Image courtesy of © David Banks-USA TODAY Sports

Over his first 12 starts of 2024, Jameson Taillon has a sterling 2.90 ERA. In 68 1/3 innings, he's struck out 53 batters and walked 16. The Cubs have gotten a lot of disappointing or as-expected performances this year, but Taillon's stands out as one that exceeds the expectations most people held for him coming into the season.

The biggest source of trouble for Taillon last year was a vulnerability to home runs, and he's limited those much better in 2024. On balance, though, his peripheral numbers don't show a huge improvement. On the contrary, his strikeout rate is significantly down. Why? And does that suggest that he's just getting luckier this season than last year?

Well, first, let's address those home runs. Last year, they made up 4.1% of all opponent plate appearances against him. This season, that figure is down to 2.8%. The difference sounds tiny, but firstly, it works out to a difference of about nine homers over a full season, and secondly, the league average is just over 3%. That means that Taillon has gone from allowing significantly more homers than an average pitcher to actively preventing them.

He hasn't done it by forcing opponents to hit the ball on the ground more often. They're elevating at just about the same rate as last season. One change, though, has been where those fly balls go. Taillon hasn't allowed opposing batters to pull the ball as much; they're hitting more of their flies to the big part of the ballpark. Against lefties, especially, he gave up way too many pulled fly balls last season. This year, he's made that much harder for them to do.

> Information provided
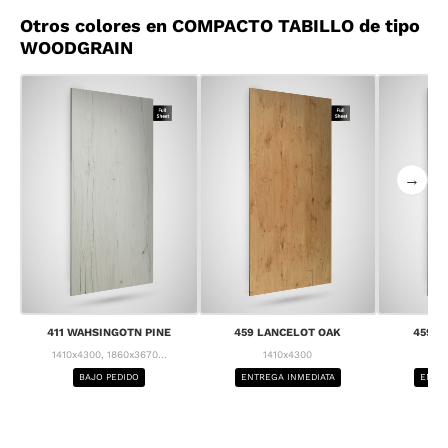
Otros colores en COMPACTO TABILLO de tipo
WOODGRAIN
→
411 WAHSINGOTN PINE
459 LANCELOT OAK
459 L
1410x4300, 1860x3670...
1410x4300
1
BAJO PEDIDO
ENTREGA INMEDIATA
ENTRE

> What you need to do
A: Please transcribe the stretch of the Taillon article from "Image courtesy of" through "into the season.".
B: According to the Taillon article, what percentage of all opponent plate appearances against Taillon ended in home runs last year?

> Written answers
A:
Image courtesy of © David Banks-USA TODAY Sports

Over his first 12 starts of 2024, Jameson Taillon has a sterling 2.90 ERA. In 68 1/3 innings, he's struck out 53 batters and walked 16. The Cubs have gotten a lot of disappointing or as-expected performances this year, but Taillon's stands out as one that exceeds the expectations most people held for him coming into the season.

B: 4.1%